Q. In India, due to pricing issues we are still transitioning from poly cell to mono and beyond. How do you see this transition playing out?

I would say the call between Poly & Monoperc has to be taken up by the developer looking into ROI (Return on investment) & a sustainable cheaper source of energy. There is nothing good or bad between both the technologies and both are proven throughout the globe. Yes, monoperc has already fascinated the rooftop developers within the country to maximise the project capacities in line with their customers demands whereas majority of utility scale ground mounted projects are still going with the poly option for the straight reason that when they compare the delta between cost of land & price of mono versus poly, they find price of poly more attractive & I don’t feels it’s a wrong call.

Q. While your current capacity is for 240 MW, do you see opportunities to expand soon? Does the firm focus on any particular geographies as far as serving the market goes?

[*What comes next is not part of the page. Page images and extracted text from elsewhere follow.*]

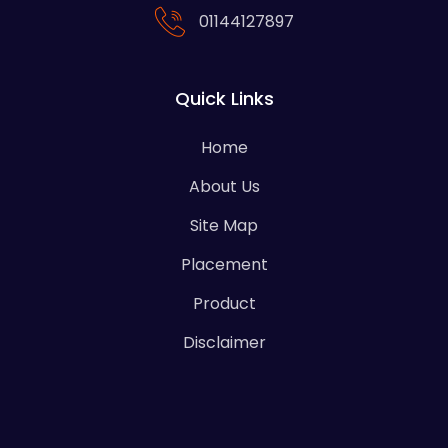
01144127897
Quick Links
Home
About Us
Site Map
Placement
Product
Disclaimer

We have just started with 240 MW’s (annual capacity) to launch our products in this domain, but the plans are very clear to expand soon along with the reverse integration in value chain. We as PENNAR had always been into the top leagues in all other domains where we have our business footprints and for sure our idea with PV manufacturing is same. We are focusing to sell our products throughout the country along with certain geographies in US, Europe & Africa where we already have a strong manufacturing base for our other engineered products.

Q How has the Covid-19 lockdown/s impacted our business ? Do you see growth over 2019-20 happening for Pennar?

For sure this pandemic has been a barrier in growth for all the economies throughout the globe, but as the situation gets better, the solar market is also getting back on track day by day & Pennar is inline with it. We have been seeing continuous growth in our revenues from month to month after the lockdown was lifted since May & have a gut feeling of industry running with the same pace as it was in last quarter of last FY by Sept 2020.

Q. If you had to pick one reform, what would that be, to galvanise the solar sector again?

To galvanise the solar sector at this instant, the need of hour is to have a common agency to draft and govern the policies applicable throughout the country rather than keeping them in control of state sodal agencies. Our decisions should be taken considering the volume of work within the entire country rather than in a state or DISCOM.